The island nation, home to around 22 million people, is currently facing its worst economic crisis in more than 70 years. Sri Lanka’s economy is experiencing extreme fuel shortages, soaring food prices and a lack of medicines.
“In view of the current fuel supplies crisis we have decided to limit the parliamentary sessions for today and tomorrow (22),” Gunawardena announced.
When Parliament met Tuesday morning, the main Opposition Samagi Jana Balawegaya (SJB) party and the Marxist National People’s Power (NPP) party said they were boycotting the sessions to protest the government’s inaction to tackle the current economic crisis.
SJB leader Sajith Premadasa said since the government lacked a strategy to tackle the crisis there was little use in spending time in Parliament.
“We see no plan on the part of the government to solve the current economic and fuel shortages issue,” Anura Kumara Dissanayake the NPP leader said.

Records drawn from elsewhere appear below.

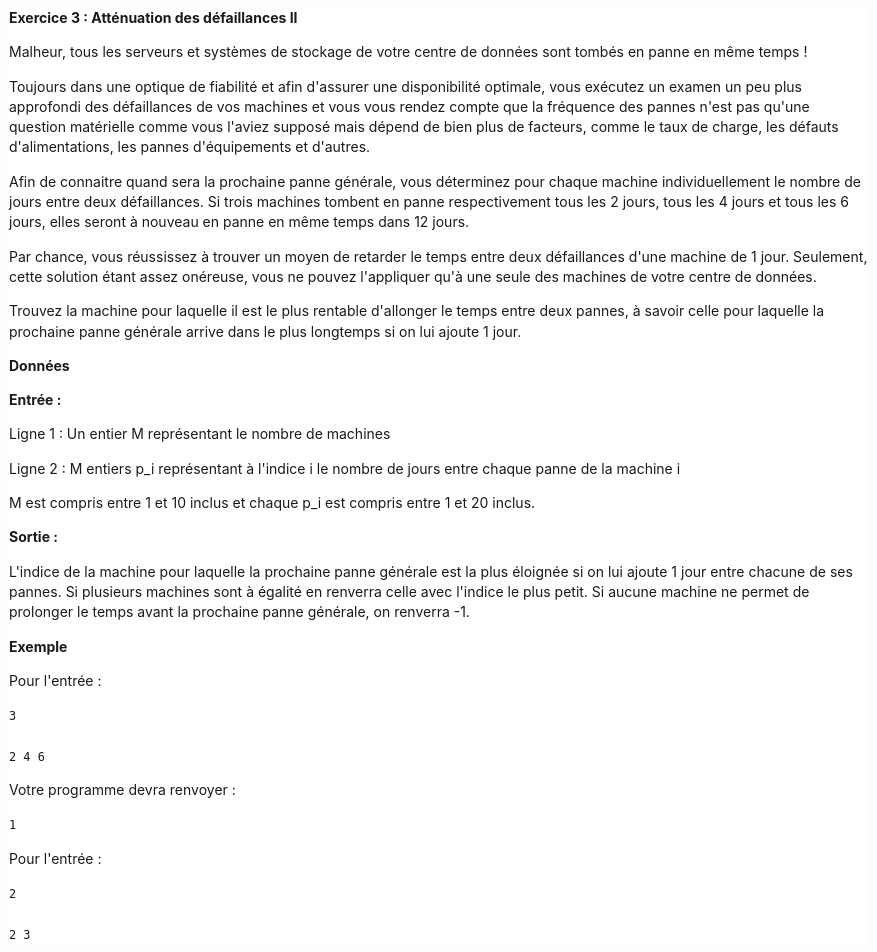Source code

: **Exercice 3 : Atténuation des défaillances II**

Malheur, tous les serveurs et systèmes de stockage de votre centre de données sont tombés en panne en même temps !

Toujours dans une optique de fiabilité et afin d'assurer une disponibilité optimale, vous exécutez un examen un peu plus approfondi des défaillances de vos machines et vous vous rendez compte que la fréquence des pannes n'est pas qu'une question matérielle comme vous l'aviez supposé mais dépend de bien plus de facteurs, comme le taux de charge, les défauts d'alimentations, les pannes d'équipements et d'autres.

Afin de connaitre quand sera la prochaine panne générale, vous déterminez pour chaque machine individuellement le nombre de jours entre deux défaillances. Si trois machines tombent en panne respectivement tous les 2 jours, tous les 4 jours et tous les 6 jours, elles seront à nouveau en panne en même temps dans 12 jours.

Par chance, vous réussissez à trouver un moyen de retarder le temps entre deux défaillances d'une machine de 1 jour. Seulement, cette solution étant assez onéreuse, vous ne pouvez l'appliquer qu'à une seule des machines de votre centre de données.

Trouvez la machine pour laquelle il est le plus rentable d'allonger le temps entre deux pannes, à savoir celle pour laquelle la prochaine panne générale arrive dans le plus longtemps si on lui ajoute 1 jour.

**Données**

**Entrée :**

Ligne 1 : Un entier M représentant le nombre de machines

Ligne 2 : M entiers p\_i représentant à l'indice i le nombre de jours entre chaque panne de la machine i

M est compris entre 1 et 10 inclus et chaque p\_i est compris entre 1 et 20 inclus.

**Sortie :**

L'indice de la machine pour laquelle la prochaine panne générale est la plus éloignée si on lui ajoute 1 jour entre chacune de ses pannes. Si plusieurs machines sont à égalité en renverra celle avec l'indice le plus petit. Si aucune machine ne permet de prolonger le temps avant la prochaine panne générale, on renverra -1.

**Exemple**

Pour l'entrée :

```
3

2 4 6
```

Votre programme devra renvoyer :

`1`

Pour l'entrée :

```
2

2 3
```

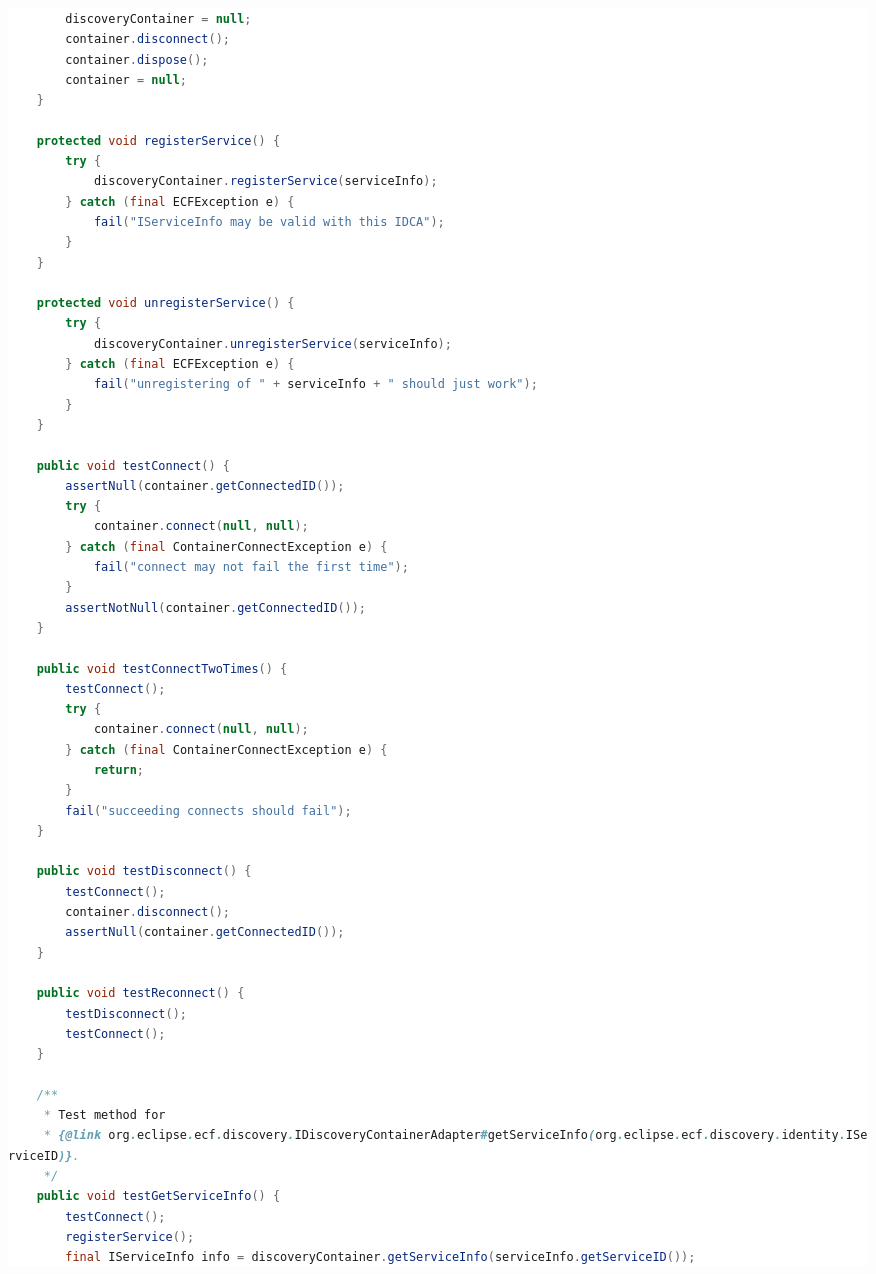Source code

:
 ```java
		discoveryContainer = null;
		container.disconnect();
		container.dispose();
		container = null;
	}

	protected void registerService() {
		try {
			discoveryContainer.registerService(serviceInfo);
		} catch (final ECFException e) {
			fail("IServiceInfo may be valid with this IDCA");
		}
	}

	protected void unregisterService() {
		try {
			discoveryContainer.unregisterService(serviceInfo);
		} catch (final ECFException e) {
			fail("unregistering of " + serviceInfo + " should just work");
		}
	}

	public void testConnect() {
		assertNull(container.getConnectedID());
		try {
			container.connect(null, null);
		} catch (final ContainerConnectException e) {
			fail("connect may not fail the first time");
		}
		assertNotNull(container.getConnectedID());
	}

	public void testConnectTwoTimes() {
		testConnect();
		try {
			container.connect(null, null);
		} catch (final ContainerConnectException e) {
			return;
		}
		fail("succeeding connects should fail");
	}

	public void testDisconnect() {
		testConnect();
		container.disconnect();
		assertNull(container.getConnectedID());
	}

	public void testReconnect() {
		testDisconnect();
		testConnect();
	}

	/**
	 * Test method for
	 * {@link org.eclipse.ecf.discovery.IDiscoveryContainerAdapter#getServiceInfo(org.eclipse.ecf.discovery.identity.IServiceID)}.
	 */
	public void testGetServiceInfo() {
		testConnect();
		registerService();
		final IServiceInfo info = discoveryContainer.getServiceInfo(serviceInfo.getServiceID());
```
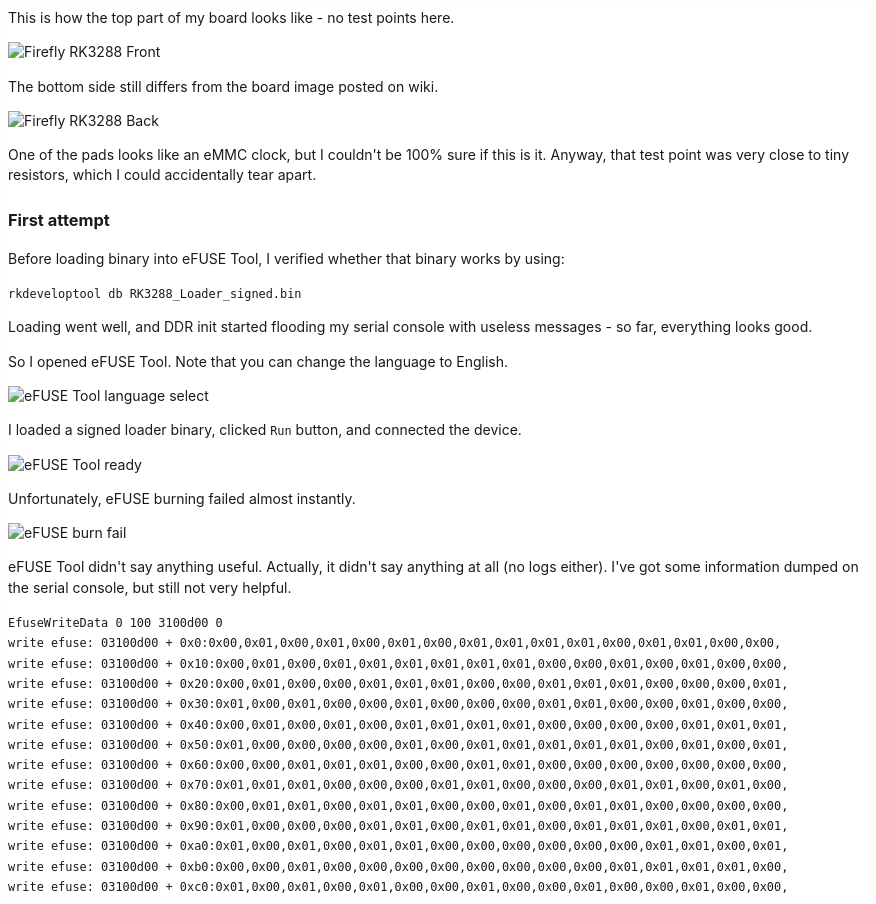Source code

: This is how the top part of my board looks like - no test points here.

![Firefly RK3288 Front](/img/firefly_rk3288_front.jpg)

The bottom side still differs from the board image posted on wiki.

![Firefly RK3288 Back](/img/firefly_rk3288_back.jpg)

One of the pads looks like an eMMC clock, but I couldn't be 100% sure if this is
it. Anyway, that test point was very close to tiny resistors, which I could
accidentally tear apart.

### First attempt

Before loading binary into eFUSE Tool, I verified whether that binary works by
using:

```
rkdeveloptool db RK3288_Loader_signed.bin
```

Loading went well, and DDR init started flooding my serial console with useless
messages - so far, everything looks good.

So I opened eFUSE Tool. Note that you can change the language to English.

![eFUSE Tool language select](/img/efuse_tool_lang_select.png)

I loaded a signed loader binary, clicked `Run` button, and connected the device.

![eFUSE Tool ready](/img/efuse_tool_green.png)

Unfortunately, eFUSE burning failed almost instantly.

![eFUSE burn fail](/img/efuse_tool_fail.png)

eFUSE Tool didn't say anything useful. Actually, it didn't say anything at all
(no logs either). I've got some information dumped on the serial console, but
still not very helpful.

```
EfuseWriteData 0 100 3100d00 0
write efuse: 03100d00 + 0x0:0x00,0x01,0x00,0x01,0x00,0x01,0x00,0x01,0x01,0x01,0x01,0x00,0x01,0x01,0x00,0x00,
write efuse: 03100d00 + 0x10:0x00,0x01,0x00,0x01,0x01,0x01,0x01,0x01,0x01,0x00,0x00,0x01,0x00,0x01,0x00,0x00,
write efuse: 03100d00 + 0x20:0x00,0x01,0x00,0x00,0x01,0x01,0x01,0x00,0x00,0x01,0x01,0x01,0x00,0x00,0x00,0x01,
write efuse: 03100d00 + 0x30:0x01,0x00,0x01,0x00,0x00,0x01,0x00,0x00,0x00,0x01,0x01,0x00,0x00,0x01,0x00,0x00,
write efuse: 03100d00 + 0x40:0x00,0x01,0x00,0x01,0x00,0x01,0x01,0x01,0x01,0x00,0x00,0x00,0x00,0x01,0x01,0x01,
write efuse: 03100d00 + 0x50:0x01,0x00,0x00,0x00,0x00,0x01,0x00,0x01,0x01,0x01,0x01,0x01,0x00,0x01,0x00,0x01,
write efuse: 03100d00 + 0x60:0x00,0x00,0x01,0x01,0x01,0x00,0x00,0x01,0x01,0x00,0x00,0x00,0x00,0x00,0x00,0x00,
write efuse: 03100d00 + 0x70:0x01,0x01,0x01,0x00,0x00,0x00,0x01,0x01,0x00,0x00,0x00,0x01,0x01,0x00,0x01,0x00,
write efuse: 03100d00 + 0x80:0x00,0x01,0x01,0x00,0x01,0x01,0x00,0x00,0x01,0x00,0x01,0x01,0x00,0x00,0x00,0x00,
write efuse: 03100d00 + 0x90:0x01,0x00,0x00,0x00,0x01,0x01,0x00,0x01,0x01,0x00,0x01,0x01,0x01,0x00,0x01,0x01,
write efuse: 03100d00 + 0xa0:0x01,0x00,0x01,0x00,0x01,0x01,0x00,0x00,0x00,0x00,0x00,0x00,0x01,0x01,0x00,0x01,
write efuse: 03100d00 + 0xb0:0x00,0x00,0x01,0x00,0x00,0x00,0x00,0x00,0x00,0x00,0x00,0x01,0x01,0x01,0x01,0x00,
write efuse: 03100d00 + 0xc0:0x01,0x00,0x01,0x00,0x01,0x00,0x00,0x01,0x00,0x00,0x01,0x00,0x00,0x01,0x00,0x00,
```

He said the fuel queues have lengthened since the new Prime Minister Ranil Wickremesinghe was appointed in mid-May.
At the start of Tuesday’s session Speaker Mahinda Yapa Abeywardene said the main opposition’s proposal on the 21st Amendment to the Constitution has been deemed to require a national referendum for most of its provisions which are inconsistent with the Constitution.
The Speaker was reading the determination he received from the Supreme Court.
Sri Lankan Cabinet on Monday (20) approved the 21st Amendment to the Constitution aimed at empowering Parliament over the executive president.
The 21st Amendment is expected to annul the 20th Amendment to the Constitution, which gives unfettered powers to President Gotabaya Rajapaksa after abolishing the 19th Amendment that strengthened Parliament.
Sri Lanka is in talks with the International Monetary Fund (IMF) for an economic program that could be supported by the global lender’s lending arrangement for the country which is seeking to find USD 6 billion to keep it afloat for the next six months.
The IMF, however, has placed a number of conditions in order to agree to a bailout package.
The nearly bankrupt country, with an acute foreign currency crisis that resulted in foreign debt default, announced in April that it is suspending nearly US$ 7 billion foreign debt repayment due for this year out of about US$ 25 billion due through 2026. Sri Lanka’s total foreign debt stands at US$ 51 billion.
The crisis has forced Sri Lankans to wait in lines lasting hours outside stores to buy fuel and cooking gas.